The Murray-Ryan budget deal neither maintains nor repeals the sequester. Instead, as you can see in the chart above, it creates a kindler, gentler sequester.

The original sequester drove the budget baseline down to a low point in 2014, then allowed the rate of spending to increase as the same pace as before. The new deal creates two-year bridge, boosting short-term spending, avoiding the pain of hitting rock bottom next year, but reconnects with sequester's baseline in 2016.

If you are a liberal, you hate it for effectively keeping the sequester. If you are a conservative, you hate it for making it kindler and gentler.

More seriously, liberals are concerned that we are still on a long path of austerity. Conservatives are concerned that if Republicans couldn't hold the line on sequester today, who is to say they won't flinch come Christmastime in 2015, and further unravel the sequester?

That's the funny thing about budget deals. They are as good for as long as they last.

Many liberals were livid with President Obama in December of 2010 for accepting a two-year extension of the Bush tax cuts for the wealthy, on the presumption that if he conceded in 2010 he would certainly do the same in 2012, keeping the Bush tax cuts in place forever. But the political dynamics after the 2012 elections were vastly different than the 2010 elections, and Republicans were forced to give up their dreams of a low top tax rate.

We don't know what the political landscape will be in December 2015, so we can't know what the right half of the above chart will end up looking like.

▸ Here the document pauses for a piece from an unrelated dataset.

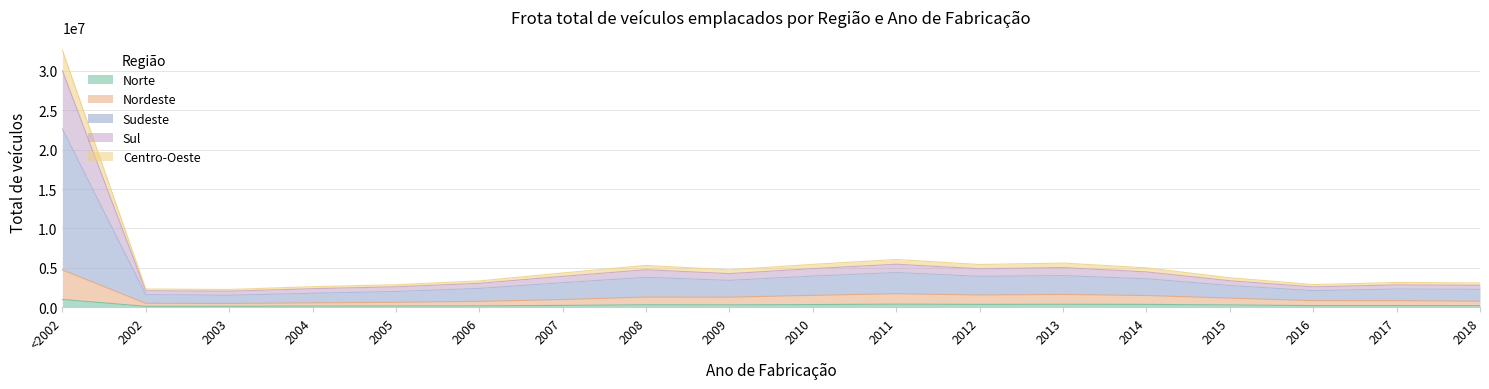

The Norte series shows 157340 at 2005. True or false?

True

What we do know is social programs and the military will be a little better off for the next two years than they would if the sequester remained as is. As the Center for Budget and Policy Priorities explained, "the package should not increase poverty, hardship, or inequality and likely would increase funding over the shrunken 2013 levels for discretionary programs such as Head Start that serve low-income families."

But that proclaimation will only prove true if Congress gets around to extending emergency unemployment insurance, which Republicans refused to include in this deal. CBPP warns, "Failing to extend jobless benefits will put a drag on the economy about as large as the Macroeconomic Advisors’ estimate of the boost provided by easing the sequestration cuts."

Also, we don't know yet how congressional appropriations will implement this package. The Murray-Ryan deal sets budget caps. It doesn't specify which programs get what.

That's what House and Senate Appropriations do. At least, that's what they used to do until Congress got stuck resolving Republican hostage-taking operations with last-minute stopgap bills that put budgeting on auto-pilot.

The new deal promises a return to normal budgeting, which should be good. Human beings can once again determine which programs deserve boosts and which ones don't.

But it also means activists need to vigilant. Without relentless birddogging, programs for the poor could get sliced in favor of other programs backed with more lobbying clout.

Once we do our hardest to make the most out of this deal, the budget battle will have to rejoined after the midterm elections. The better they go, the more leverage we will have.